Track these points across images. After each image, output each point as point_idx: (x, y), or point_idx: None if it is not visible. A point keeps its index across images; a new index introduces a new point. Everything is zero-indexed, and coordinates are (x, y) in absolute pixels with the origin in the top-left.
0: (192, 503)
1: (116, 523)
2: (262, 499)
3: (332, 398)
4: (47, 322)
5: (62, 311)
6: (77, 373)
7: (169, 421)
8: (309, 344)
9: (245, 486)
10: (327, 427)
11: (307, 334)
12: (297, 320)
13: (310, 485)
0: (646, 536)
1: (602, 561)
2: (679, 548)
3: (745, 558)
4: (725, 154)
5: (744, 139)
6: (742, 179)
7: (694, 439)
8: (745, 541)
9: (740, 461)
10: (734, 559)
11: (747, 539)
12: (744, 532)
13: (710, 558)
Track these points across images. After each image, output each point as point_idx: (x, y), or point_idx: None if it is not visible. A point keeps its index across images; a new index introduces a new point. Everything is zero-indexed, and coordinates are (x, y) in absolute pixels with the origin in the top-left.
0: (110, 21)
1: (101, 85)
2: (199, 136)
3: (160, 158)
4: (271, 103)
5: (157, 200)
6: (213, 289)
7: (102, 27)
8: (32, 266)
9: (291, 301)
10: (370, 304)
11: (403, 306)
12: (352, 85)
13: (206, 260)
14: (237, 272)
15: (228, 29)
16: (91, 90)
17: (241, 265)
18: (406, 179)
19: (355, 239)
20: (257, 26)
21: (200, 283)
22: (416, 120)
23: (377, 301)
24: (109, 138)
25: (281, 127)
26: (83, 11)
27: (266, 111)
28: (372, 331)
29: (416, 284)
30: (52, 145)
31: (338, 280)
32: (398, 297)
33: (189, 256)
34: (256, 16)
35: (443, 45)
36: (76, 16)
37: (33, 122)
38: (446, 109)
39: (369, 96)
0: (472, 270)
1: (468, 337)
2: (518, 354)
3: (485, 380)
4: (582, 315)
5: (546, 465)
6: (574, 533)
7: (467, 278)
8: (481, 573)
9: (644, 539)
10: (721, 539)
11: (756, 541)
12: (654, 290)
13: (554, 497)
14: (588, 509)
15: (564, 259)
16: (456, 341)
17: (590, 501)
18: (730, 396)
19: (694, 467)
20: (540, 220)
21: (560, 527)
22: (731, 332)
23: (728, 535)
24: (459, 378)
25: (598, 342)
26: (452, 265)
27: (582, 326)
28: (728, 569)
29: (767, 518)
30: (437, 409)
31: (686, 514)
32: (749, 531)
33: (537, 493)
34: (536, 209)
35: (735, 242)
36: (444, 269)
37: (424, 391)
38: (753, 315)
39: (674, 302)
--- --- ---
Reproduce all of the rows above verbatim, preserving their order, spacing, and punctuation without alteration.

### Task answer
Track these points across images. After each image, output each point as point_idx: (x, y), or point_idx: None if it is not visible. A point keeps its index across images; a new index introduces a new point. Everything is zero-indexed, and coordinates are (x, y) in absolute pixels with the origin in the top-left.
0: (192, 503)
1: (116, 523)
2: (262, 499)
3: (332, 398)
4: (47, 322)
5: (62, 311)
6: (77, 373)
7: (169, 421)
8: (309, 344)
9: (245, 486)
10: (327, 427)
11: (307, 334)
12: (297, 320)
13: (310, 485)
0: (646, 536)
1: (602, 561)
2: (679, 548)
3: (745, 558)
4: (725, 154)
5: (744, 139)
6: (742, 179)
7: (694, 439)
8: (745, 541)
9: (740, 461)
10: (734, 559)
11: (747, 539)
12: (744, 532)
13: (710, 558)
Track these points across images. After each image, output each point as point_idx: (x, y), or point_idx: None if it is not visible. A point keeps its index across images; a new index introduces a new point. Everything is zero-indexed, and coordinates are (x, y) in absolute pixels with the origin in the top-left.
0: (110, 21)
1: (101, 85)
2: (199, 136)
3: (160, 158)
4: (271, 103)
5: (157, 200)
6: (213, 289)
7: (102, 27)
8: (32, 266)
9: (291, 301)
10: (370, 304)
11: (403, 306)
12: (352, 85)
13: (206, 260)
14: (237, 272)
15: (228, 29)
16: (91, 90)
17: (241, 265)
18: (406, 179)
19: (355, 239)
20: (257, 26)
21: (200, 283)
22: (416, 120)
23: (377, 301)
24: (109, 138)
25: (281, 127)
26: (83, 11)
27: (266, 111)
28: (372, 331)
29: (416, 284)
30: (52, 145)
31: (338, 280)
32: (398, 297)
33: (189, 256)
34: (256, 16)
35: (443, 45)
36: (76, 16)
37: (33, 122)
38: (446, 109)
39: (369, 96)
0: (472, 270)
1: (468, 337)
2: (518, 354)
3: (485, 380)
4: (582, 315)
5: (546, 465)
6: (574, 533)
7: (467, 278)
8: (481, 573)
9: (644, 539)
10: (721, 539)
11: (756, 541)
12: (654, 290)
13: (554, 497)
14: (588, 509)
15: (564, 259)
16: (456, 341)
17: (590, 501)
18: (730, 396)
19: (694, 467)
20: (540, 220)
21: (560, 527)
22: (731, 332)
23: (728, 535)
24: (459, 378)
25: (598, 342)
26: (452, 265)
27: (582, 326)
28: (728, 569)
29: (767, 518)
30: (437, 409)
31: (686, 514)
32: (749, 531)
33: (537, 493)
34: (536, 209)
35: (735, 242)
36: (444, 269)
37: (424, 391)
38: (753, 315)
39: (674, 302)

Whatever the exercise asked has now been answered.